Here are the assets:


And the custom node (which is kind of messy, but it was my first custom node):


float totalValue = 0.0;
int steps;float3 p;
int slice;
float2 cornerpos;
float2 coord;
float4 value;
for (steps=0; steps < MaximumRaySteps; steps++)
{
p = (((from + (direction* StepLength*steps))-position));
slice = ((p.z/height)*(rows*columns))+(rows*columns/2);
cornerpos = float2(((slice%columns)/columns), floor(slice/columns)/rows);
coord = cornerpos + float2(((p.x/width)+0.5)/columns,((p.y/length)+0.5)/rows);
if((abs(p.x)>width/2)+(abs(p.y)>length/2)+(abs(p.z)>height/2)+(distance(p+position,CameraOrigin)>Depth) < 1) totalValue += Texture2DSample(Tex,TexSampler,coord).r*(Density);
}
return totalValue;

It’s pretty basic; I look forward to seeing how volume rendering evolves in UE4 ('s distance field ray marching materials look sweet)!

Could anyone please upload .uasset files? :slight_smile: I tried to copy the material from 's post some pages back, but I couldn’t paste it in the material editor.

Nice. Although I managed to get my own working the other day using probably the same technique…

The main POM stuff is a material function and not an actual material.
The code in post 203 from works fine for me as well.

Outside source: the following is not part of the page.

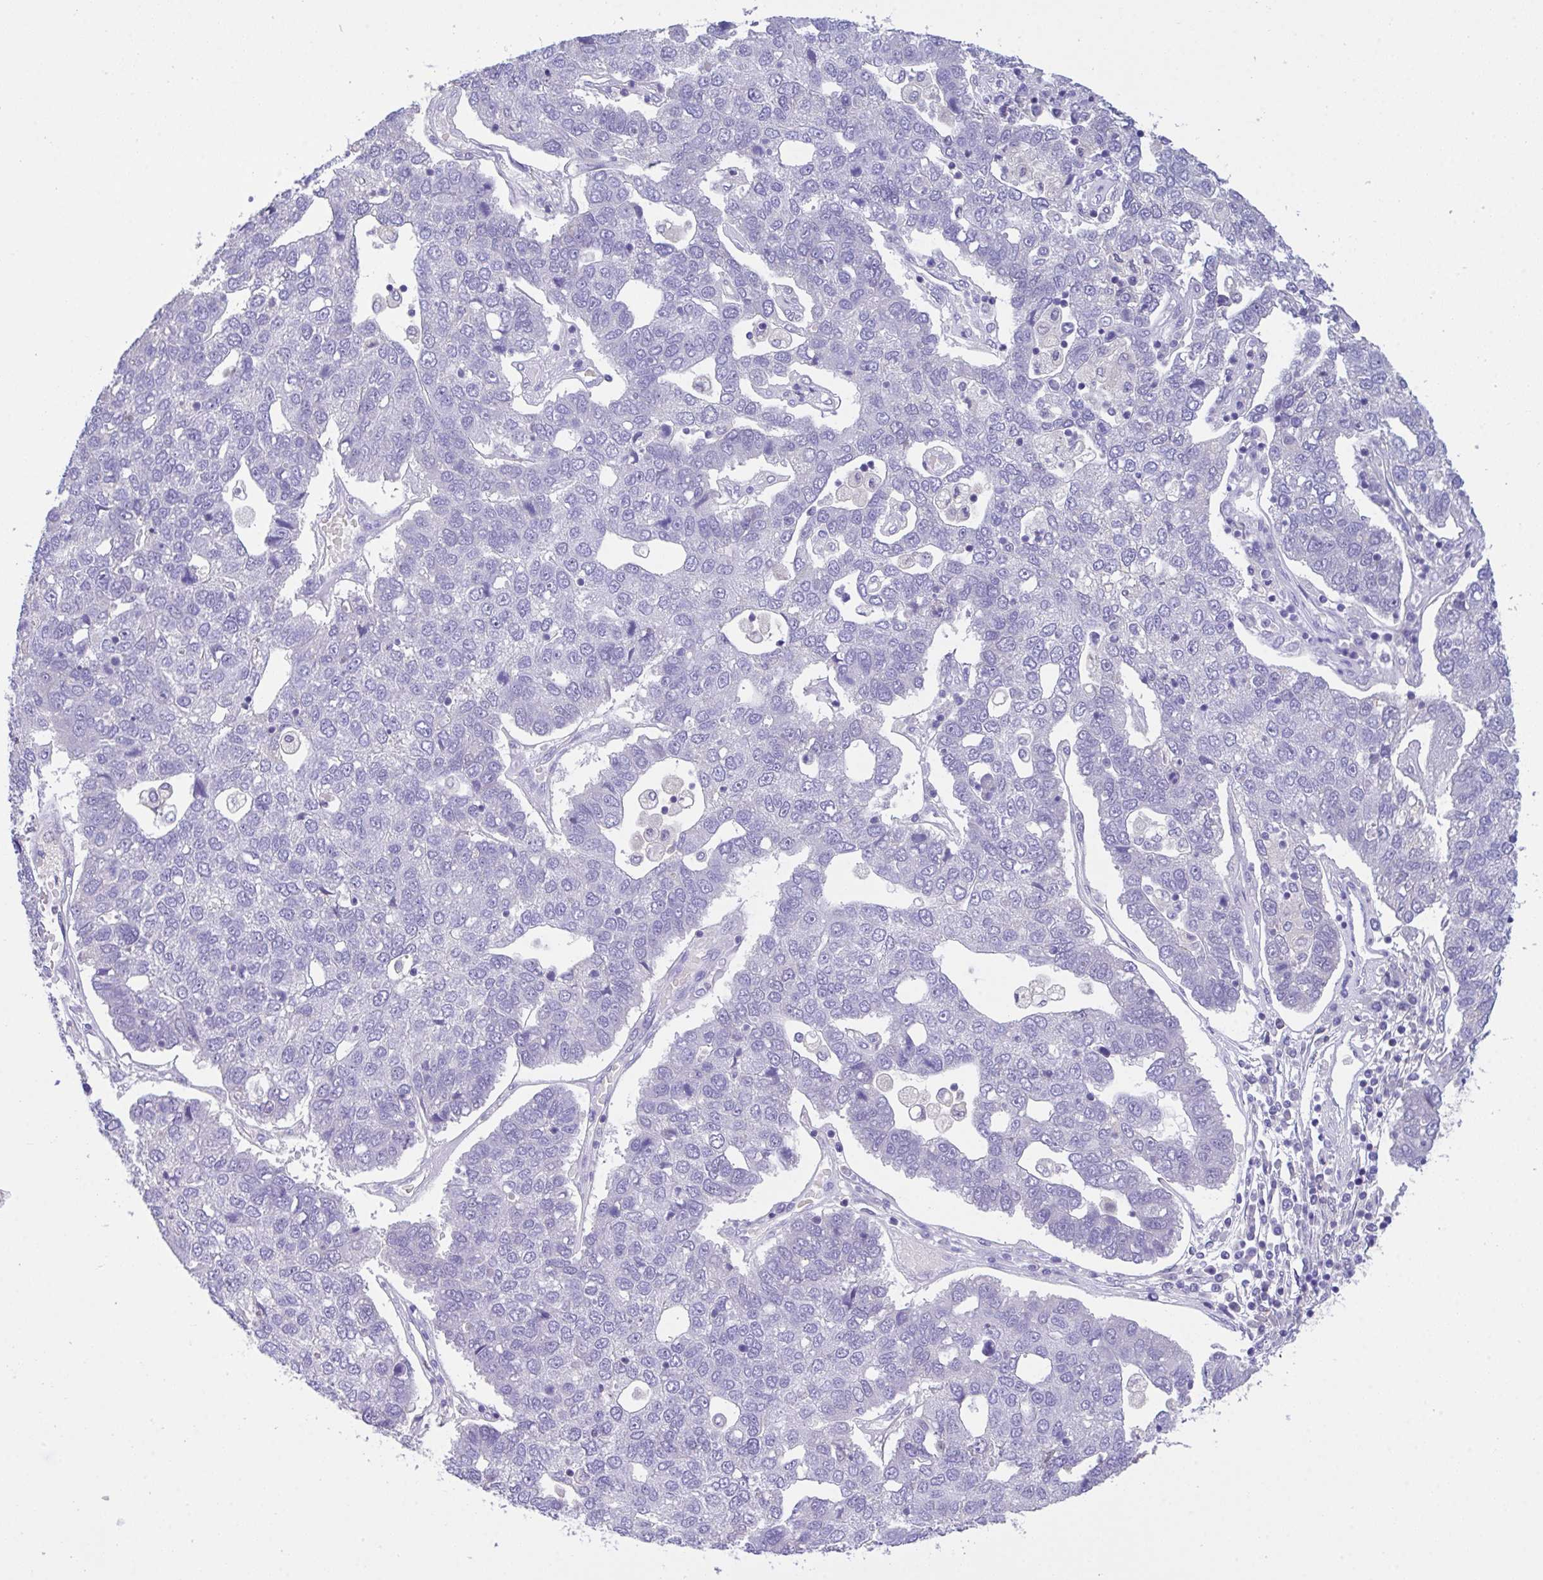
{"staining": {"intensity": "negative", "quantity": "none", "location": "none"}, "tissue": "pancreatic cancer", "cell_type": "Tumor cells", "image_type": "cancer", "snomed": [{"axis": "morphology", "description": "Adenocarcinoma, NOS"}, {"axis": "topography", "description": "Pancreas"}], "caption": "Protein analysis of pancreatic cancer (adenocarcinoma) demonstrates no significant positivity in tumor cells.", "gene": "CA10", "patient": {"sex": "female", "age": 61}}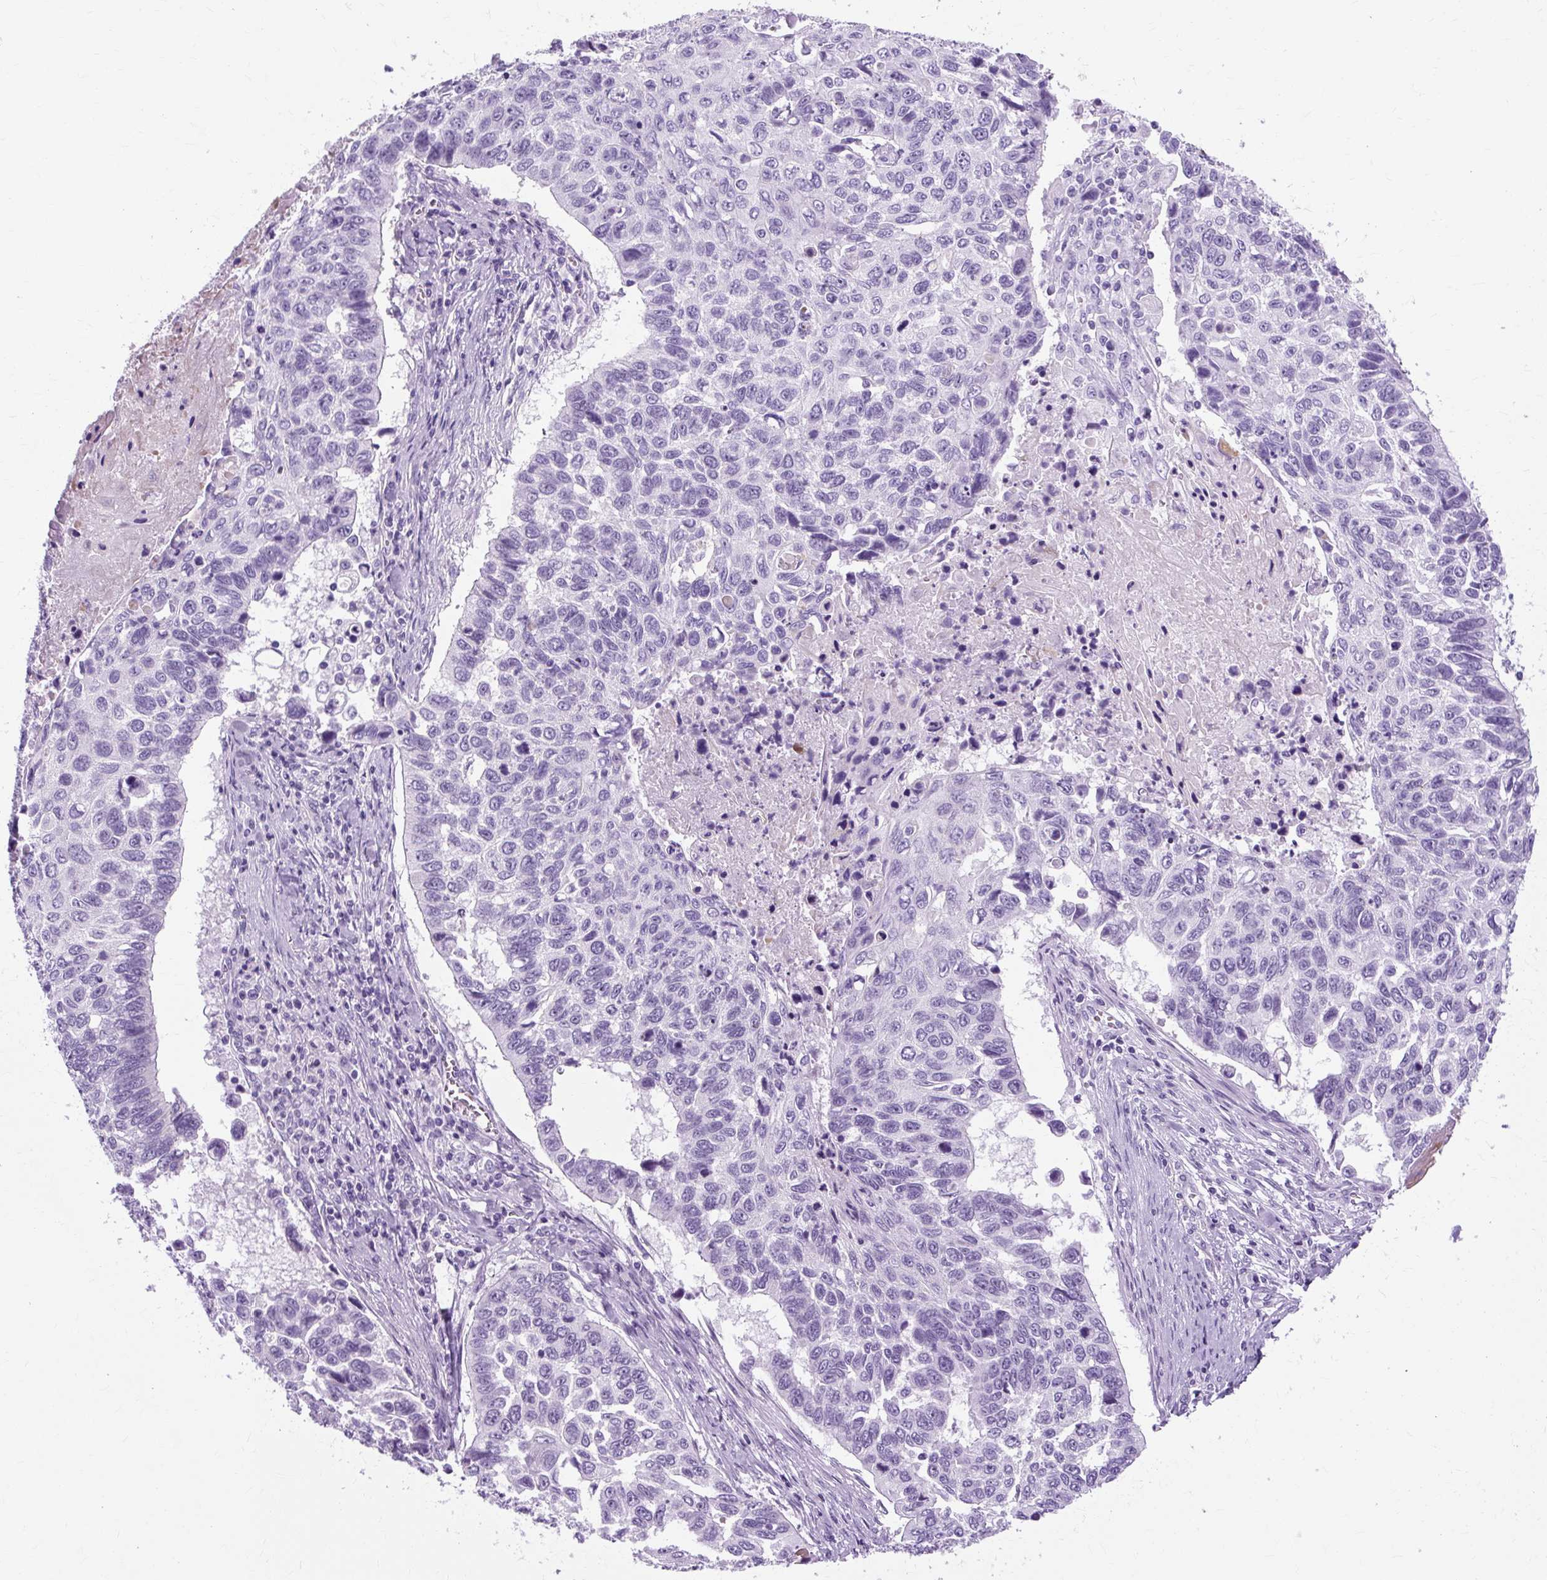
{"staining": {"intensity": "negative", "quantity": "none", "location": "none"}, "tissue": "lung cancer", "cell_type": "Tumor cells", "image_type": "cancer", "snomed": [{"axis": "morphology", "description": "Squamous cell carcinoma, NOS"}, {"axis": "topography", "description": "Lung"}], "caption": "Tumor cells show no significant expression in lung cancer.", "gene": "TMEM89", "patient": {"sex": "male", "age": 62}}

I’ve actually got a crazy idea for doing procedural trees using distance fields from curves. During my day job i’m often doing crazy volume compositing using distance fields and noise. Mostly for clouds but it would be fun to have a curve that generated a distance field that could then have a raytraced surface shader. I’ve got a procedural geometry that generates slices from back to front order so that translucent compositing works from any angle. It’s faster slightly faster than raytracing. It was made to render volumes but I could use it to render isosurfaces as well i think.

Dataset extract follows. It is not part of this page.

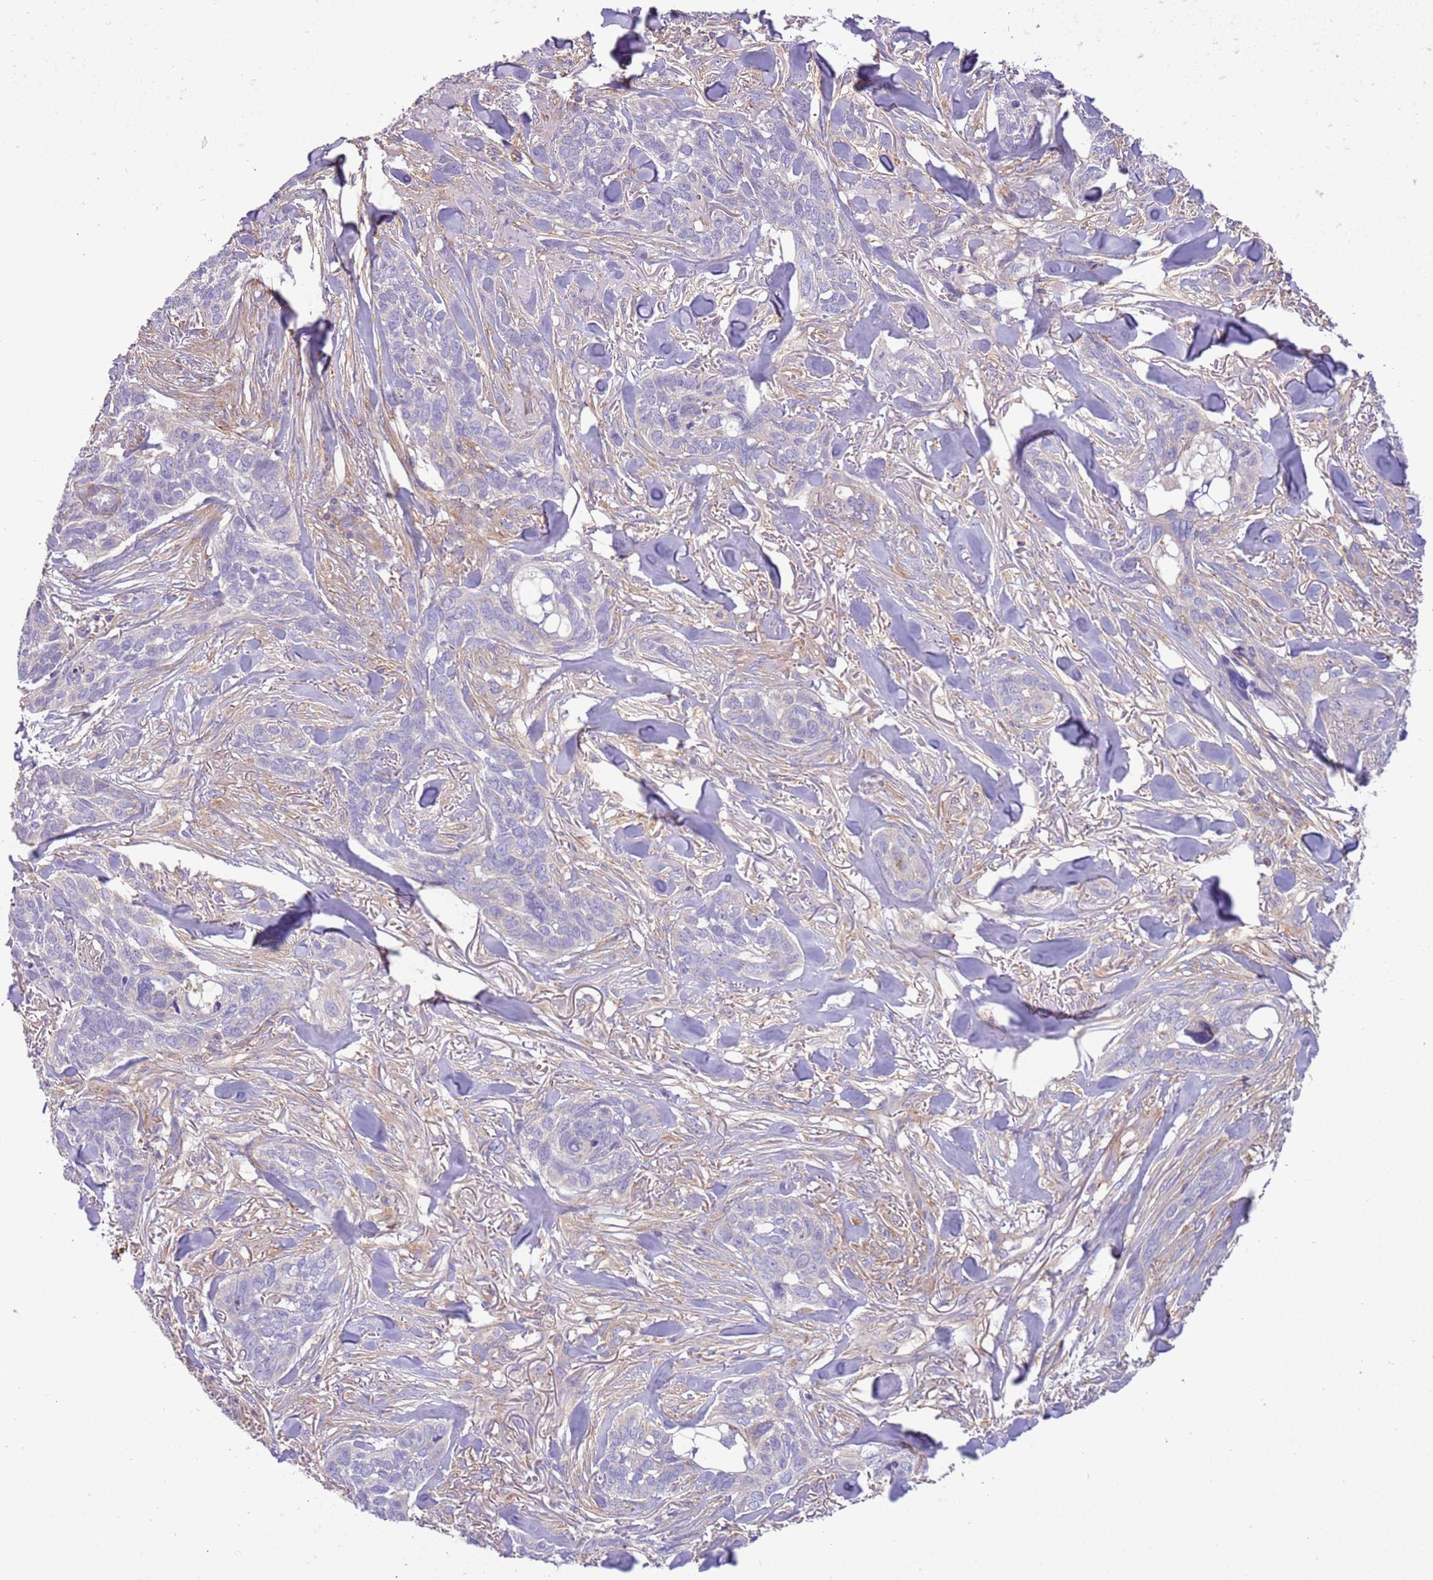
{"staining": {"intensity": "negative", "quantity": "none", "location": "none"}, "tissue": "skin cancer", "cell_type": "Tumor cells", "image_type": "cancer", "snomed": [{"axis": "morphology", "description": "Basal cell carcinoma"}, {"axis": "topography", "description": "Skin"}], "caption": "This is an immunohistochemistry (IHC) image of human basal cell carcinoma (skin). There is no positivity in tumor cells.", "gene": "NAALADL1", "patient": {"sex": "male", "age": 86}}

Probably wont work but weve got to at least come up with some crazy ideas.

Been thinking about technique a bit.

I have been using the code that reads a 2d texture of volume slices and converts it to ‘3d coordinates’ (for the volume raytraced clouds i was doing’). It’s perfectly possible to use that to store a distance field which in a texture that could then be used to raytrace into from a plane that faced the camera (gpu sprite or some kind of ‘imposter like’ card). The distance field can easily be created in houdini. you can pack a 256x256x256 3d voxel grid into a single channel of a 4096 map. or an 128 cubed grid in the same size map but have 32 frames of animation.

To output a float4 you could pack in the pixel depth offset, and for normals, you could use two channels for just normal offsets (since you already have the render plane normal). that leaves you with an extra single channel for outputting whatever you want (singe channel colour mask, or ramp that was stored in the texture).

Brian riffing here. The first thing I would like to experiment with is baking out a distance field of a grass patch from houdini and raytrace that on a little plane on the floor. that way you can have blades of grass that intersect each other.